Big Data does not necessarily mean Good Data. And that, as an increasing number of experts are saying more insistently, means Big Data does not automatically yield good analytics.
If the data is incomplete, out of context or otherwise contaminated, it can lead to decisions that could undermine the competitiveness of an enterprise or damage the personal lives of individuals.
[ Check out the slideshow: 10 big data trends changing the face of business. | Explore the current trends and solutions in BI with InfoWorld's interactive Business Intelligence iGuide. | Discover what's new in business applications with InfoWorld's Technology: Applications newsletter. ]
One of the classic stories of how data out of context can lead to distorted conclusions comes from Harvard University professor Gary King, director of the Institute for Quantitative Social Science. A Big Data project was attempting to use Twitter feeds and other social media posts to predict the U.S. unemployment rate, by monitoring key words like "jobs," "unemployment," and "classifieds."

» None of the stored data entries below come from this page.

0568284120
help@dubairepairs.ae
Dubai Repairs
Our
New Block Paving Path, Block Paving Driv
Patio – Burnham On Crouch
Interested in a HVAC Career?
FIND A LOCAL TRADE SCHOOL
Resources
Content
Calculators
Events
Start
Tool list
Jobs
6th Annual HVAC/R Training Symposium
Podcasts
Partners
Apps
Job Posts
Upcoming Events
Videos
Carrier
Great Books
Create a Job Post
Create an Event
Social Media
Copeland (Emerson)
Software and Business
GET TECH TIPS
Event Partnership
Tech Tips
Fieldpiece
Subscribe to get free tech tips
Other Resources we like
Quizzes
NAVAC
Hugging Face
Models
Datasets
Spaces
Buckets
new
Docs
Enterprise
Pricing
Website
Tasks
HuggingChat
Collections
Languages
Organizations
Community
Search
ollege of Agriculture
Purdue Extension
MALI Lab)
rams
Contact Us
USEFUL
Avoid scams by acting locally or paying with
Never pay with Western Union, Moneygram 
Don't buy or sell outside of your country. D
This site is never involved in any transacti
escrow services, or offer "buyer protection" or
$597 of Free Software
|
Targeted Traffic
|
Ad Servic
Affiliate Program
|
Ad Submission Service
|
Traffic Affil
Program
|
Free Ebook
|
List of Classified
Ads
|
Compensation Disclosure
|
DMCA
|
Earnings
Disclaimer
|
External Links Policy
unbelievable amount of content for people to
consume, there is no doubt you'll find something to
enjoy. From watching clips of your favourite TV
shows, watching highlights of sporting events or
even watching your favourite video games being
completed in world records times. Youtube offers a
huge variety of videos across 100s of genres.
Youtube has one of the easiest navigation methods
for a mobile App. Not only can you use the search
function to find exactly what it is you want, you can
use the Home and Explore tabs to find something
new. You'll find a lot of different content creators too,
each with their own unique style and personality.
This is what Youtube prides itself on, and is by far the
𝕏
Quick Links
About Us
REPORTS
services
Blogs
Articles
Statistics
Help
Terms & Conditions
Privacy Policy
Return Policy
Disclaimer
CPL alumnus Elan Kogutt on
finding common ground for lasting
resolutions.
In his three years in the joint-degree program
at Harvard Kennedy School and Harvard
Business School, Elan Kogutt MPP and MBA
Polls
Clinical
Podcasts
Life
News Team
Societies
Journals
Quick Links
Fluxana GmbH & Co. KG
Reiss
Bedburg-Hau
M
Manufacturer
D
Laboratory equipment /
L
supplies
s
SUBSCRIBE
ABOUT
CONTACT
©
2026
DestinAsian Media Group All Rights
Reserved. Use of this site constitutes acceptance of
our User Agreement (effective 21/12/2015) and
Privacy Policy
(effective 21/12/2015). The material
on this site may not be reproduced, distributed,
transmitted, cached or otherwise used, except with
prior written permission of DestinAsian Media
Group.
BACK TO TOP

Using an analytics technique called sentiment analysis, the group collected tweets and other social media posts that included these words to see if there were correlations between an increase or decrease in them and the monthly unemployment rate.
While monitoring them, the researchers noticed a huge spike in the number of tweets containing one of those key words. But, as King noted, they later discovered it had nothing to do with unemployment. "What they hadn't noticed was Steve Jobs died," he said.
In the telling, it's a somewhat humorous story, outside of the tragedy of Jobs' untimely passing. But the lesson is a deadly serious one for those looking to rely on the magic of Big Data to guide their decisions.
King said the mix-up over the dual meanings of "jobs" is, "just one of many similar anecdotes. Anyone working in this area has had similar experiences."
"Lists of keywords, curated by human beings, work OK for the short run, but tend to fail catastrophically over the long run," he said. "You can fix it up by adding exceptions, but there's a lot of human labor involved."
He said it is easy for anyone to create their own example just by entering a keyword into the Bing Social page.
"You'll see some relevant things and some irrelevant. If you don't change the query and watch over time, you will often find the conversation veering away in some way -- sometimes a little, sometimes not at all for a while, and sometimes dramatically," he said.
But King said that overall there are many examples of big data analytics producing useful things, "so failures tend not to appear in the literature."
Kim Jones, senior vice president and CSO of Vantiv, said this is not a new problem, but one that can be magnified if people think massive amounts of data are magically going to produce good analytics.
"The Jobs example was a classic case of data without context. Data by itself doesnt equal intelligence," he said.